■ Directions: Pick up the forum thread about the Gigablast spellchecker where it stops, and keep it going.

■ Article:

Forum Moderators: bakedjake

Message Too Old, No Replies

Gigablast spellchecker

         

heini

9:18 am on Nov 19, 2003 (gmt 0)

WebmasterWorld Senior Member 10+ Year Member



I believe we haven't covered it yet: Gigablast has introduced a spellchecker [gigablast.com] feature for English language queries, seems to be working fairly well.

richardb

7:21 pm on Nov 19, 2003 (gmt 0)

10+ Year Member



Yeap

+

cache facility

"Gigablast uses its cached web pages to generate its dictionary instead of the query logs. When a word or phrase is not found in the the dictionary, Gigablast replaces it with the closest match in the dictionary. If multiple words or phrases are equally close, then Gigablast resorts to a popularity ranking."

And

additional file type indexing

"... PostScript (.ps) , PowerPoint (.ppt), Excel SpreadSheet (.xls) and Microsoft Word (.doc) support in addition to the PDF support. Woo- hoo."

Building up quite a list

Rich

jeremy goodrich

8:40 pm on Nov 19, 2003 (gmt 0)

WebmasterWorld Senior Member 10+ Year Member



If there is any engine in the "second teir" that is gearing up for serious prime time, it's Gigablast :)

Nice new feature!

takagi

4:50 am on Nov 22, 2003 (gmt 0)

WebmasterWorld Senior Member 10+ Year Member



I agree with that jeremy_goodrich.

I am planning on purchasing the hardware required for achieving a 5 billion document index within the next 12 months.

■ Material provided:
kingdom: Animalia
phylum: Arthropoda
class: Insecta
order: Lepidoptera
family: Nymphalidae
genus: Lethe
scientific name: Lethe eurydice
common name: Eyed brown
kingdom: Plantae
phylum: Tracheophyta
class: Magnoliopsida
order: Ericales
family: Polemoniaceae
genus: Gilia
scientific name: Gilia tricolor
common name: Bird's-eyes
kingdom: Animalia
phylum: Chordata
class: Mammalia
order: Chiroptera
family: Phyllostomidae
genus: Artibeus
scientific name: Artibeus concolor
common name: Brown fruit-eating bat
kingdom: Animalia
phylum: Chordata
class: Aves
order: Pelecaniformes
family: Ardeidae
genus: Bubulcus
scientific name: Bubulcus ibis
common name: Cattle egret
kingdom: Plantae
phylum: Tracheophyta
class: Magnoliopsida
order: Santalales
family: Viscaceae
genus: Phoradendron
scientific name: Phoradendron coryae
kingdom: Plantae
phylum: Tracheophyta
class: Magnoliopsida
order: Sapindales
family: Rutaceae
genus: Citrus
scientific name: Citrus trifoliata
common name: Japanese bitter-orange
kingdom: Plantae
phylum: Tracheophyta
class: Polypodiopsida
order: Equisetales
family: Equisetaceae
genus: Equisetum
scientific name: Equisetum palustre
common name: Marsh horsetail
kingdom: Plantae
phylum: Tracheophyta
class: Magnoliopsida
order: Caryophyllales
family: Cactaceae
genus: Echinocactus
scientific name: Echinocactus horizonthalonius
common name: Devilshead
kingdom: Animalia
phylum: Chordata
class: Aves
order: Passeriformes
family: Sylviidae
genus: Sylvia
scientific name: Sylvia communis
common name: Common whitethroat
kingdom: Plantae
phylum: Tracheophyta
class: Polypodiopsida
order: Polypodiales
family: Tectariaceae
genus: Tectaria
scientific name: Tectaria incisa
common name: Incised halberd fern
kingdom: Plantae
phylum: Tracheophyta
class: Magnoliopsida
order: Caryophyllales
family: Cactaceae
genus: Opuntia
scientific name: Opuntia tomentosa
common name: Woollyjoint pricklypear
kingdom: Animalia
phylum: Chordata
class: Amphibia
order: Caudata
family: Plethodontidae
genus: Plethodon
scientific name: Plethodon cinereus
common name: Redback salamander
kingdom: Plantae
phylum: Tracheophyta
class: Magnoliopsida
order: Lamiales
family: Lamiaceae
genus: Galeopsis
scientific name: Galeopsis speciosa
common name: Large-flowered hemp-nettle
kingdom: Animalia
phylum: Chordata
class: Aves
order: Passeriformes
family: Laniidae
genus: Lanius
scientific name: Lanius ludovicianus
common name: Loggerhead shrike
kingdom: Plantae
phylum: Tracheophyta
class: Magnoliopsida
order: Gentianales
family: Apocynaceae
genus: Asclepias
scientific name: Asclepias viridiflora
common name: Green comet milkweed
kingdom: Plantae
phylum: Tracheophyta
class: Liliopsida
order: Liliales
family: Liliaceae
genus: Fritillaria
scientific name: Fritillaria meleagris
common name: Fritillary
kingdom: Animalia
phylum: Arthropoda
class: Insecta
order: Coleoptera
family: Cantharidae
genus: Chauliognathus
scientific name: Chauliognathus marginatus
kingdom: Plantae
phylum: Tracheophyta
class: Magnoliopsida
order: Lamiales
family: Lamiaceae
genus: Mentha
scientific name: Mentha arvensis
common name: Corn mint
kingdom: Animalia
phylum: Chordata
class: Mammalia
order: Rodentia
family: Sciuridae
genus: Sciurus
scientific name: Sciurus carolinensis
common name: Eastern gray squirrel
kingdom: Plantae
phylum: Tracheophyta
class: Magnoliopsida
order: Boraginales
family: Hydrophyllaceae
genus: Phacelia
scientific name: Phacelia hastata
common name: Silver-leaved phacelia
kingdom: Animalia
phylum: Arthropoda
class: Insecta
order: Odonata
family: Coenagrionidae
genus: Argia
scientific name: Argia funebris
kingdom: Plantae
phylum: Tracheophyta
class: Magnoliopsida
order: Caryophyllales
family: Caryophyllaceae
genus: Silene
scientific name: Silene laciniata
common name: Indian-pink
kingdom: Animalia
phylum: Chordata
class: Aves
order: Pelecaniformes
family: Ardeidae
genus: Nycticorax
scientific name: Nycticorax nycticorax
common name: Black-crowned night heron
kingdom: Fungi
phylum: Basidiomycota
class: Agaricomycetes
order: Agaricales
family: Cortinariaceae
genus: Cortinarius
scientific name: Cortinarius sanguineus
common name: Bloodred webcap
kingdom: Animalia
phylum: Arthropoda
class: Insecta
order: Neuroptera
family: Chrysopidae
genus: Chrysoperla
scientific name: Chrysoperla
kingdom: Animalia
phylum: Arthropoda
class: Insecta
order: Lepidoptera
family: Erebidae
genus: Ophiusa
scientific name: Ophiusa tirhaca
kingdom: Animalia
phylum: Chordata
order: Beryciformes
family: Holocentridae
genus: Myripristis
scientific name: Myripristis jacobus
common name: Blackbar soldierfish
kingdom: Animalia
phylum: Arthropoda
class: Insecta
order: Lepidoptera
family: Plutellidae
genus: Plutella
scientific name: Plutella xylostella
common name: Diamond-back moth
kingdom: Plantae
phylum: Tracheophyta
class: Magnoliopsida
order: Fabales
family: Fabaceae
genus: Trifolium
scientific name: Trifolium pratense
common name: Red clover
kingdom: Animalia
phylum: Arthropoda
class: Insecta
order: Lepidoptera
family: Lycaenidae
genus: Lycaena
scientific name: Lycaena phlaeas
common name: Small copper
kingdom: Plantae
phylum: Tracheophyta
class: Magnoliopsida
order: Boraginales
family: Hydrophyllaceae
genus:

■ Solved problem:
source: Matt Wells [gigablast.com]

March last year he wrote:

my current setup only goes to about 200-250 million
Message 39 in the thread GigaBlast Part 3 [webmasterworld.com]

brotherhood of LAN

10:54 am on Nov 22, 2003 (gmt 0)

WebmasterWorld Senior Member 10+ Year Member Top Contributors Of The Month



I was reading a PDF the other night about typo detection/correction, ,struggling to find the URL but it was was very useful, will try to re-find it. ;)

It mapped each letter to its most likely typo error, and whether the typo was a substitution/deletion/insertion of letters. - i.e. some letters are used in mis-spelled words more often than others and they usually follow a pattern. Will have to re-look that one up.....

I suppose "cracking" a spelling algo is just as worthy as cracking an SE algo, ala typo domains, mis-spelled words etc......

wonders if reverse engineering a spelling algo is worth it...